If a line in the records below holds the word "نموذج", copy it.
** Opening Records shown block **
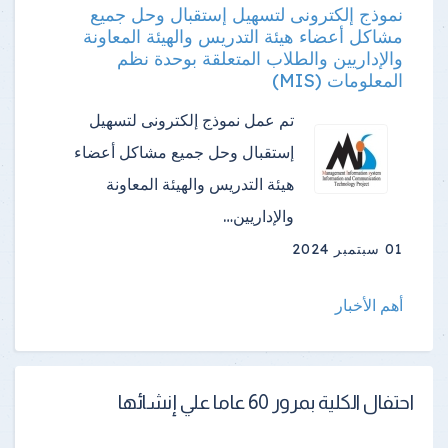
نموذج إلكترونى لتسهيل إستقبال وحل جميع
مشاكل أعضاء هيئة التدريس والهيئة المعاونة
والإداريين والطلاب المتعلقة بوحدة نظم
المعلومات (MIS)
تم عمل نموذج إلكترونى لتسهيل
إستقبال وحل جميع مشاكل أعضاء
هيئة التدريس والهيئة المعاونة
والإداريين…
01 سبتمبر 2024
أهم الأخبار
احتفال الكلية بمرور 60 عاما علي إنشائها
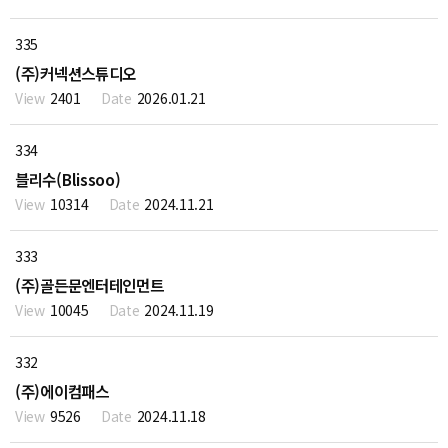
335
(주)커넥션스튜디오
2401
2026.01.21
334
블리수(Blissoo)
10314
2024.11.21
333
(주)골든문엔터테인먼트
10045
2024.11.19
332
(주)에이컴패스
9526
2024.11.18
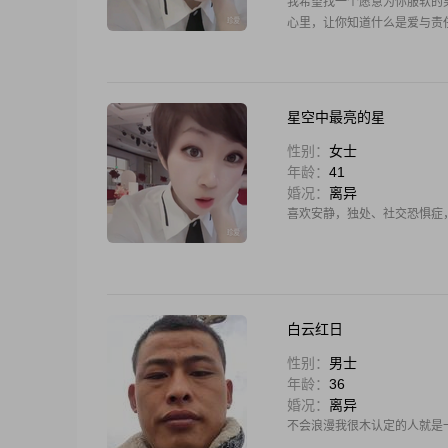
我希望找一个愿意为你服软的
心里，让你知道什么是爱与责
星空中最亮的星
性别：
女士
年龄：
41
婚况：
离异
喜欢安静，独处、社交恐惧症
白云红日
性别：
男士
年龄：
36
婚况：
离异
不会浪漫我很木认定的人就是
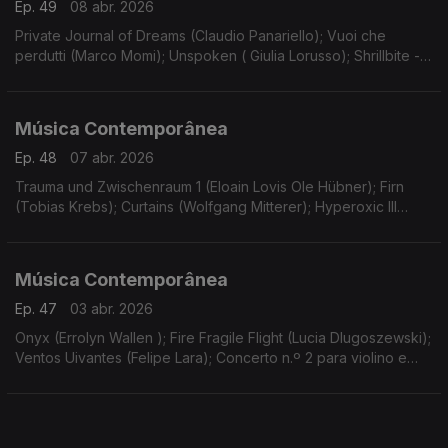
Ep. 49
08 abr. 2026
Private Journal of Dreams (Claudio Panariello); Vuoi che
perdutti (Marco Momi); Unspoken ( Giulia Lorusso); Shrillbite -
estreia (Luca Guidarini). Gravações UER.
Música Contemporânea
Ep. 48
07 abr. 2026
Trauma und Zwischenraum 1 (Eloain Lovis Ole Hübner); Firn
(Tobias Krebs); Curtains (Wolfgang Mitterer); Hyperoxic III
(Malin Bang); Lost Traces in Tierra de fuego… (Michael Pelzel).
Gravações UER.
Música Contemporânea
Ep. 47
03 abr. 2026
Onyx (Errolyn Wallen ); Fire Fragile Flight (Lucia Dlugoszewski);
Ventos Uivantes (Felipe Lara); Concerto n.º 2 para violino e
orquestra (Georg Friedrich Haas).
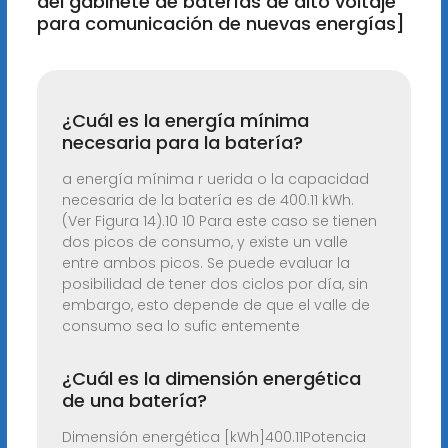
del gabinete de baterías de alto voltaje
para comunicación de nuevas energías]
¿Cuál es la energía mínima
necesaria para la batería?
a energía mínima r uerida o la capacidad
necesaria de la batería es de 400.11 kWh.
(Ver Figura 14).10 10 Para este caso se tienen
dos picos de consumo, y existe un valle
entre ambos picos. Se puede evaluar la
posibilidad de tener dos ciclos por día, sin
embargo, esto depende de que el valle de
consumo sea lo sufic entemente
¿Cuál es la dimensión energética
de una batería?
Dimensión energética [kWh]400.11Potencia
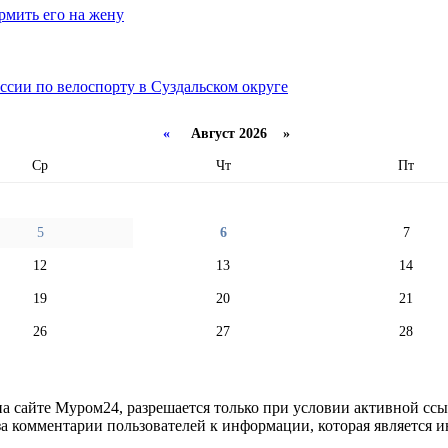
рмить его на жену
ссии по велоспорту в Суздальском округе
«
Август 2026 »
Ср
Чт
Пт
5
6
7
12
13
14
19
20
21
26
27
28
 сайте Муром24, разрешается только при условии активной ссыл
за комментарии пользователей к информации, которая является и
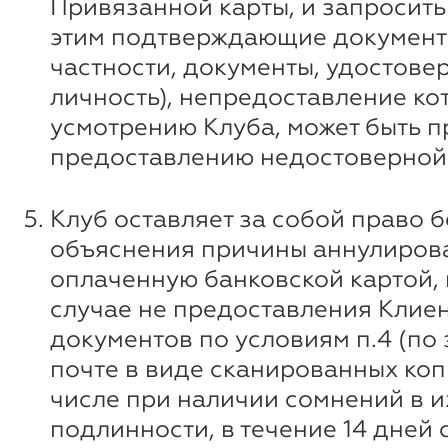
Привязанной карты, и запросить 
этим подтверждающие документ
частности, документы, удостов
личность), непредоставление ко
усмотрению Клуба, может быть п
предоставлению недостоверной
Клуб оставляет за собой право б
объяснения причины аннулирова
оплаченную банковской картой, 
случае не предоставления Клие
документов по условиям п.4 (по
почте в виде сканированных копи
числе при наличии сомнений в и
подлинности, в течение 14 дней 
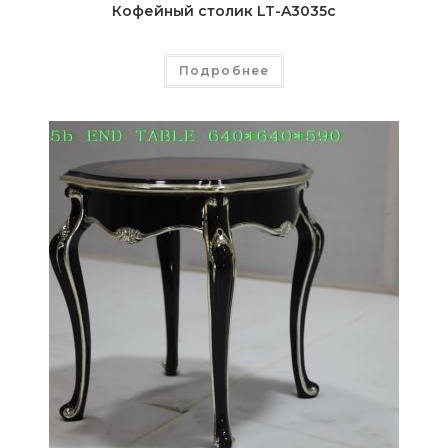
Кофейный столик LT-A3035c
Подробнее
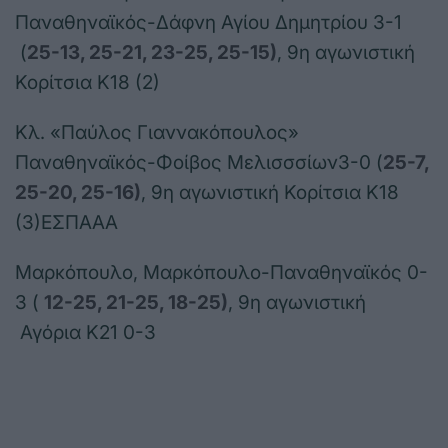
Παναθηναϊκός-Δάφνη Αγίου Δημητρίου 3-1
(
25-13, 25-21, 23-25, 25-15
)
, 9η αγωνιστική
Κορίτσια Κ18 (2)
Κλ. «Παύλος Γιαννακόπουλος»
Παναθηναϊκός-Φοίβος Μελισσσίων3-0 (
25-7,
25-20, 25-16
)
, 9η αγωνιστική Κορίτσια Κ18
(3)ΕΣΠΑΑΑ
Μαρκόπουλο, Μαρκόπουλο-Παναθηναϊκός 0-
3 (
12-25, 21-25, 18-25
)
, 9η αγωνιστική
Αγόρια Κ21 0-3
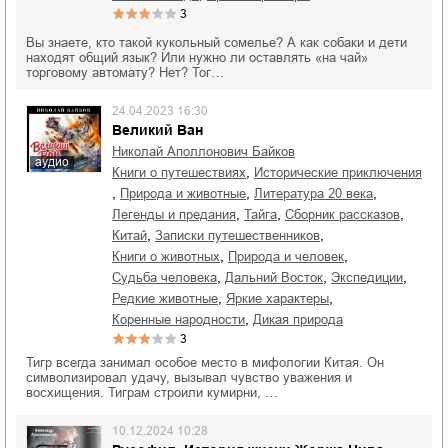
3
Вы знаете, кто такой кукольный сомелье? А как собаки и дети
находят общий язык? Или нужно ли оставлять «на чай»
торговому автомату? Нет? Тог…
24.04.2023 16:30
Великий Ван
Николай Аполлонович Байков
аудио
,
книги о путешествиях
исторические приключения
,
,
,
природа и животные
литература 20 века
,
,
,
легенды и предания
тайга
сборник рассказов
,
,
Китай
записки путешественников
,
,
книги о животных
природа и человек
,
,
,
судьба человека
Дальний Восток
экспедиции
,
,
редкие животные
яркие характеры
,
коренные народности
дикая природа
3
Тигр всегда занимал особое место в мифологии Китая. Он
символизировал удачу, вызывал чувство уважения и
восхищения. Тиграм строили кумирни, …
10.12.2024 10:28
** Closing Records shown block **
(Response for this exercise):
نموذج إلكترونى لتسهيل إستقبال وحل جميع
تم عمل نموذج إلكترونى لتسهيل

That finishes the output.